Kesalahan keempat adalah, kegagalan untuk memiliki Rencana Evakuasi Darurat Pribadi (PEEPs) di tempat. Rencana Evakuasi Darurat Pribadi (PEEP) sangat penting. Ini diproduksi untuk orang-orang yang mungkin memerlukan bantuan dengan evakuasi seperti mereka yang mengalami gangguan penglihatan atau mobilitas. Penting bahwa pelatihan evakuasi benar-benar menantang PEEP yang Anda miliki dan karyawan yang dinominasikan untuk Anda yang harus memberikan bantuan keselamatan. Untuk mencegah rasa sakit atau ketidaknyamanan tambahan bagi orang yang terkena, Anda dapat meminta mereka untuk bekerja dari rumah pada hari latihan kebakaran dan mencalonkan orang yang berbadan sehat untuk mendukung mereka untuk menguji PEEP. Penting bahwa Anda tidak boleh membiarkan siapa pun tetap berada di gedung selama latihan kebakaran.

Kesalahan kelima adalah, tidak memperlakukan bor evakuasi kebakaran sebagai audit. Ketika merencanakan atau meningkatkan latihan kebakaran Anda, kuncinya adalah melihatnya sebagai audit. Harus ada tujuan, metode, catatan, dan ulasan. Latihan kebakaran tidak hanya merupakan tes strategi evakuasi, tetapi juga uji keefektifan mereka yang memiliki tanggung jawab khusus, seperti petugas pemadam kebakaran.

Untuk alasan ini adalah lebih baik bahwa sesedikit mungkin orang yang sadar akan latihan kebakaran yang akan datang. Seorang sipir pemadam kebakaran harus dapat melaksanakan tanggung jawab mereka apakah itu bor, alarm palsu atau api sungguhan.

Tidak merekam hasilnya bisa menjadi kesalahan keenam selama latihan kebakaran. Setelah latihan kebakaran, Anda harus mengamati dan mencatat waktu-waktu berikut:

  • waktu mulai
  • setiap lantai atau area dikonfirmasi sebagai jelas
  • landasan sukses semua lift
  • keseluruhan penyelesaian latihan
  • menit dan detik untuk evakuasi penuh
  • pengamatan lainnya

Latihan seharusnya tidak menimbulkan ketidaknyamanan kecil selama 15 hingga 30 menit. Ini adalah harga kecil yang harus dibayar untuk membantu Anda menghindari menjadi bagian dari statistik kebakaran.

Kesalahan terakhir dan ketujuh adalah, tidak memberikan umpan balik kepada semua orang yang terlibat. Sesegera mungkin setelah latihan kebakaran, Anda harus meninjau kembali kinerja evakuasi. Ini harus melibatkan petugas pemadam kebakaran, petugas keamanan, perwakilan penyewa, dan pihak-pihak lain yang terkena dampak. Pastikan bahwa komentar mencakup baik hal-hal positif dan area untuk perbaikan. Di mana ada perbaikan diidentifikasi tindakan yang diperlukan harus segera diambil tetapi juga harus dipertimbangkan dalam meninjau prosedur Anda ketika merencanakan latihan kebakaran berikutnya.
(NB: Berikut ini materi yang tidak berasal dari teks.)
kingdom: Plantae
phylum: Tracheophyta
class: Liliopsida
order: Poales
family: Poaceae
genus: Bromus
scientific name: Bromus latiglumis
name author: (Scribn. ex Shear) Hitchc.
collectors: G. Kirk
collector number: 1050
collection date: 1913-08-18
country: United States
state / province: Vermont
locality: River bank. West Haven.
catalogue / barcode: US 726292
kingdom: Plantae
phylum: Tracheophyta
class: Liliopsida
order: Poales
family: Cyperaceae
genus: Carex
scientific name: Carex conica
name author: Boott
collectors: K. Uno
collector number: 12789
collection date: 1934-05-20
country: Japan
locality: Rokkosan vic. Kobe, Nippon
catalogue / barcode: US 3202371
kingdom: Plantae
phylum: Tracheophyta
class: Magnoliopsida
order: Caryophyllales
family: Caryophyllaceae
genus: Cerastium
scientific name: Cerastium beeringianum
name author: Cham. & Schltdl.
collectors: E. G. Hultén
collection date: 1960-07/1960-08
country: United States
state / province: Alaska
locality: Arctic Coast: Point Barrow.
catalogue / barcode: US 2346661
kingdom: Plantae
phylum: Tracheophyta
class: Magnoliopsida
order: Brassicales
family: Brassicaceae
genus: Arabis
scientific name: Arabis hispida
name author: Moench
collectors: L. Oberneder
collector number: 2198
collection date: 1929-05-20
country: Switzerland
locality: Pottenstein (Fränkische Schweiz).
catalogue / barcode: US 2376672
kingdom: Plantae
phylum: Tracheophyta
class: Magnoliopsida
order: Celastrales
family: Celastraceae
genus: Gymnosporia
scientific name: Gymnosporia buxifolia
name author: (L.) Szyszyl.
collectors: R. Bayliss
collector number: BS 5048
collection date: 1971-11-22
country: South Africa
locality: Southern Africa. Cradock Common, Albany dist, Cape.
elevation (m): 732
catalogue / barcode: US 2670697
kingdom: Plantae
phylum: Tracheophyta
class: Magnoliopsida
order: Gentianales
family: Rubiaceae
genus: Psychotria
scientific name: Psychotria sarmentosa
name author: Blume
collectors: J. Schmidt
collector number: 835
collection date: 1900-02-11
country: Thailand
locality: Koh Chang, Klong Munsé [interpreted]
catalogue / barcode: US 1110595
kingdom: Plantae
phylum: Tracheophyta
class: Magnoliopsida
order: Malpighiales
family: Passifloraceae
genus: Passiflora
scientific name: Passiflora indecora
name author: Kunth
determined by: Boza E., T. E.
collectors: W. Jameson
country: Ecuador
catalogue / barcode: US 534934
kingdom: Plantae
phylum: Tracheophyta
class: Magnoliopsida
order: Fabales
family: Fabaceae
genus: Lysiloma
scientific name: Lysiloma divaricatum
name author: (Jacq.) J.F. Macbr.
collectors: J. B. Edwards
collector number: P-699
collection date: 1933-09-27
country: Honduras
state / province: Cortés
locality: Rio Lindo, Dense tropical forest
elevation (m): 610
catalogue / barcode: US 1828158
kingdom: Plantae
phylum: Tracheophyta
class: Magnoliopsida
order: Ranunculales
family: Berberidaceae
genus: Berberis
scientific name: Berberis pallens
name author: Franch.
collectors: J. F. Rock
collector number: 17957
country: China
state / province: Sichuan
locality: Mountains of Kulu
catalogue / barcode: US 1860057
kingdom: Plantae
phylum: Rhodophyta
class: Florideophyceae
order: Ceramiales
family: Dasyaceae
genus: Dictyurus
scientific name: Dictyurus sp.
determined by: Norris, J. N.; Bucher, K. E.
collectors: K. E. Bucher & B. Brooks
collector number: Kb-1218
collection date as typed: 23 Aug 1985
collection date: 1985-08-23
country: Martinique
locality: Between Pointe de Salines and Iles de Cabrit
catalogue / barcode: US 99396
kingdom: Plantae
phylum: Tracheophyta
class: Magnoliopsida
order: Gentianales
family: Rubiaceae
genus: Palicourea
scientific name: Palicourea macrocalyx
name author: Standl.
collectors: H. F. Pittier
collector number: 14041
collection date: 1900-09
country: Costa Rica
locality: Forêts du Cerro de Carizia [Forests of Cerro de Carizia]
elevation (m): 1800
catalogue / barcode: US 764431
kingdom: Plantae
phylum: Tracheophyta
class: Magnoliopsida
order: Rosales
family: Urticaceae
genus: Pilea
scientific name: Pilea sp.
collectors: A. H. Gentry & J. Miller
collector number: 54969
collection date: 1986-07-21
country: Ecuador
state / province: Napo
Mempublikasikan laporan pasca-evakuasi kepada semua orang yang terlibat dan menyimpan temuan di bawah peninjauan reguler. Ambil kesempatan untuk berterima kasih kepada semua orang yang terlibat dan mengingatkan mereka tentang pentingnya dukungan mereka yang berkelanjutan. Jika Anda memerlukan bantuan untuk merencanakan atau mengelola latihan evakuasi kebakaran, itu tersedia – Anda hanya perlu bertanya.